We want to see how the way numpy reads data affects the time it takes.
Analyze the time complexity of the following numpy code snippet.
import numpy as np
arr = np.arange(10000).reshape(100, 100)
sub_arr = arr[:, ::2]
result = np.sum(sub_arr)
This code creates a 100x100 array, takes every second column, then sums all values.
Look for repeated steps that take most time.
- Primary operation: Summing all elements in the sliced array.
- How many times: Once for each element in the sliced array (100 rows x 50 columns = 5000 elements).
As the array size grows, the sum operation takes longer because it reads more elements.

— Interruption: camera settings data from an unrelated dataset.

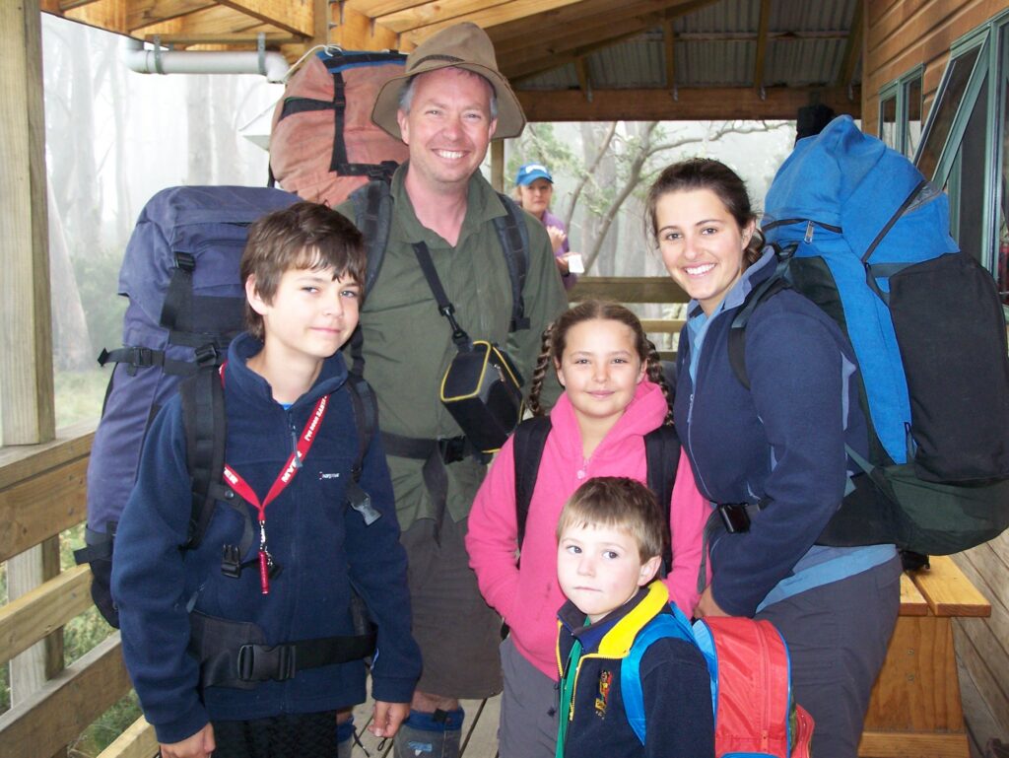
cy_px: 379
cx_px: 504
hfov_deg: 34.3
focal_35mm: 56
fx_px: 1633
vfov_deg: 26.1
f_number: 3.1
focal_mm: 9.3
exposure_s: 1/60
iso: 160
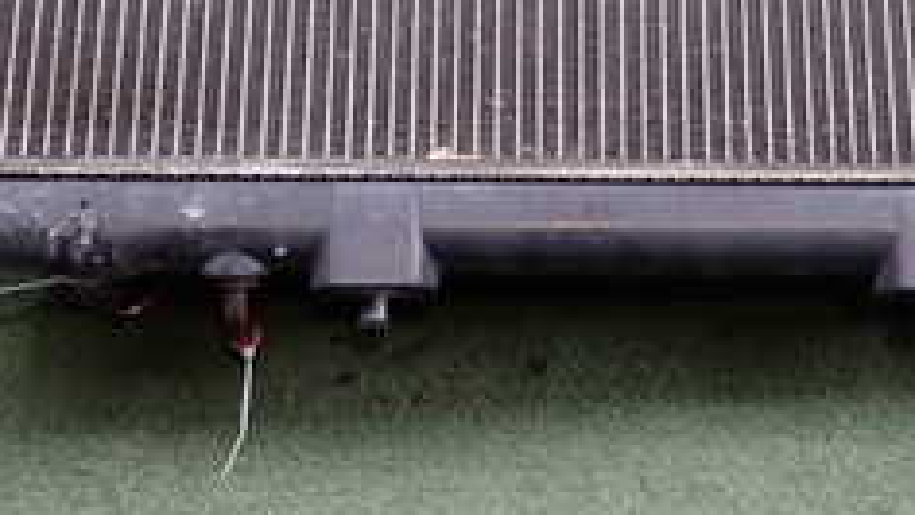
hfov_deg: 25.5
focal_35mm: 83
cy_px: -155
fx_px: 2015
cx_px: 593
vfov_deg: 14.0
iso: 200
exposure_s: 1/125
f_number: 2.3
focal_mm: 5.4
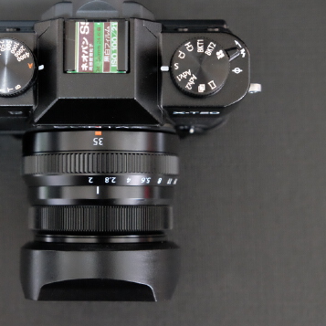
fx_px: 852
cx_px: 93
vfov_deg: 21.7
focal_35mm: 80
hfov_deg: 21.5
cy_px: 155
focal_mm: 37.4
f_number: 5
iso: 6400
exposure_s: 1/20
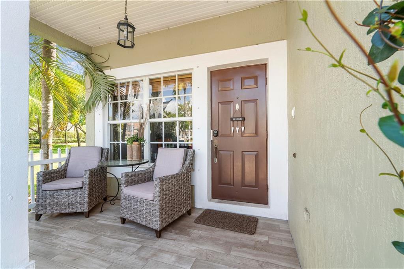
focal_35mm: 16
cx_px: 202
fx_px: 179
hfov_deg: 96.8
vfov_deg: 73.7
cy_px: 134
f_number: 11
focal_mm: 16
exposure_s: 1/30
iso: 100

| Input Size (n x n) | Approx. Operations (sum elements) |
|---|---|
| 10 x 10 | 50 (half columns) |
| 100 x 100 | 5,000 |
| 1000 x 1000 | 500,000 |
Pattern observation: Operations grow roughly with the number of elements accessed, which depends on the slice size.
Time Complexity: O(n^2)
This means the time grows roughly with the total number of elements accessed in the sliced array.
[X] Wrong: "Slicing with steps like ::2 makes the operation twice as fast always."
[OK] Correct: Even with slicing, numpy still reads each accessed element, so time depends on how many elements are included, not just the step size.
Understanding how numpy accesses data helps you write faster code and explain performance clearly in interviews.
What if we changed the slice to arr[::2, ::2]? How would the time complexity change?